Dawn phenomenon diagnosis

Diagnosis of the Dawn phenomenon is most effectively achieved by use of continuous glucose monitoring, which in recent years has become more widely available to clinicians 9). In addition to documenting elevated early morning glucose levels, continuous glucose monitoring ensures no associated nocturnal episodes of hypoglycemia have occurred, which could indicate a Somogyi effect rather than true Dawn phenomenon. The Dawn phenomenon is quantified by subtracting the overnight glucose nadir from the glucose value observed just before breakfast. An alternative to continuous glucose monitoring has been described by Monnier, et al., utilizing intermittent glucose monitoring to quantify the magnitude of the Dawn phenomenon. A strong correlation between pre-meal glucose values and the change in glucose with the Dawn phenomenon has been identified. This has enabled the development of a formula to calculate the magnitude of early morning hyperglycemia without continuous glucose monitoring 10). By measuring blood glucose pre-breakfast, pre-lunch, and pre-dinner, then taking the difference between the pre-breakfast glucose and the average of the pre-lunch and pre-dinner glucose values to determine “X”, the presence of the Dawn phenomenon in an individual, which has been defined as an upward variation in glucose of 20 mg/dl, can be detected with 71% sensitivity and 68% specificity. The magnitude of the Dawn phenomenon can then be calculated by using the equation 0.49X +15 11).

Dawn phenomenon treatment

When the presence of the Dawn phenomenon is detected, especially when associated with the extended Dawn phenomenon, an individual patient should be considered for earlier and more aggressive control of glucose. The prevention of long-term sequelae by minimizing exposure to hyperglycemia is key early in the disease process. Optimal insulin therapy is important in type 1 diabetes, but also in type 2 diabetes. Oral hypoglycemic agents have failed to show adequate control of the Dawn phenomenon, while insulin therapy has been shown much more effective.

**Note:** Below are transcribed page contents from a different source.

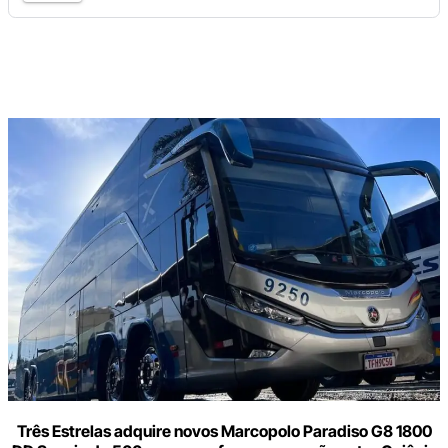
Digite
aqui
o
seu
e-
mail
Três Estrelas adquire novos Marcopolo Paradiso G8 1800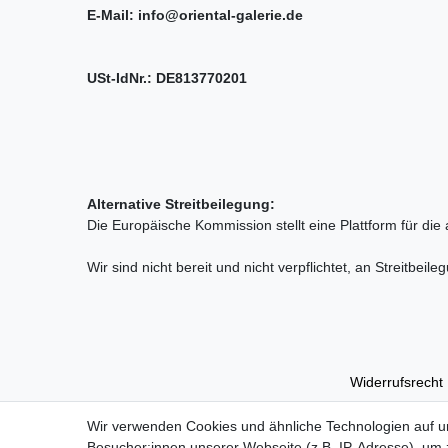
E-Mail: info@oriental-galerie.de
USt-IdNr.: DE813770201
Alternative Streitbeilegung:
Die Europäische Kommission stellt eine Plattform für die 
Wir sind nicht bereit und nicht verpflichtet, an Streitbe
Widerrufs­recht
Wir verwenden Cookies und ähnliche Technologien auf 
Besucher:innen unserer Webseite (z.B. IP-Adresse), um z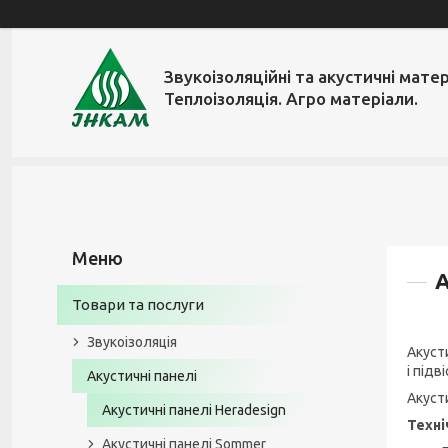
Звукоізоляційні та акустичні матер
Теплоізоляція. Агро матеріали.
А
Товари та послуги
Звукоізоляція
Акуст
і підв
Акустичні панелі
Акуст
Акустичні панелі Heradesign
Техні
Акустичні панелі Sommer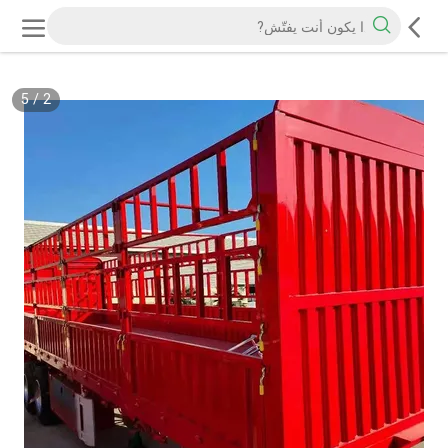
5
/
2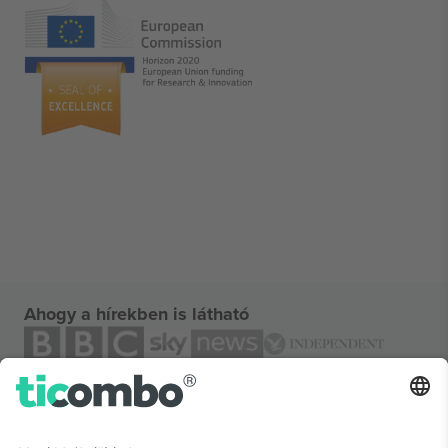
Ahogy a hírekben is látható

Choosing an insulin regimen must, of course, be individualized for each patient, but research has indicated that the presence of the Dawn phenomenon must be considered in selecting the type of insulin and the mechanism of delivery. In studies which have demonstrated superior glycemic control with continuous insulin infusion as opposed to long-acting glargine formulations, the Dawn phenomenon is likely the reason. The ability for a continuous infusion to provide a bolus in the early morning hours to counteract the Dawn phenomenon is a possible explanation, as long-acting glargine preparations have no ability to provide this. For type 1 diabetes, tight control with insulin must take into account the Dawn phenomenon to avoid nocturnal hypoglycemia before the onset of early morning glucose elevations. If insulin adjustments are made based on early morning fasting glucose levels, a larger dose of insulin might be administered than would be appropriate if the Dawn phenomenon magnitude was considered 12).

Management of morning hyperglycemia should be a part of the overall diabetes control strategy. Lifestyle modification is an important component to be considered. Better control of morning glucose levels has been demonstrated by increasing the amount of exercise in the evening and increasing the protein to carbohydrate ratio of the evening meal. Consuming breakfast is also very important. While it seems counterintuitive, an early morning meal serves to decrease the secretion of insulin-antagonistic hormones 13).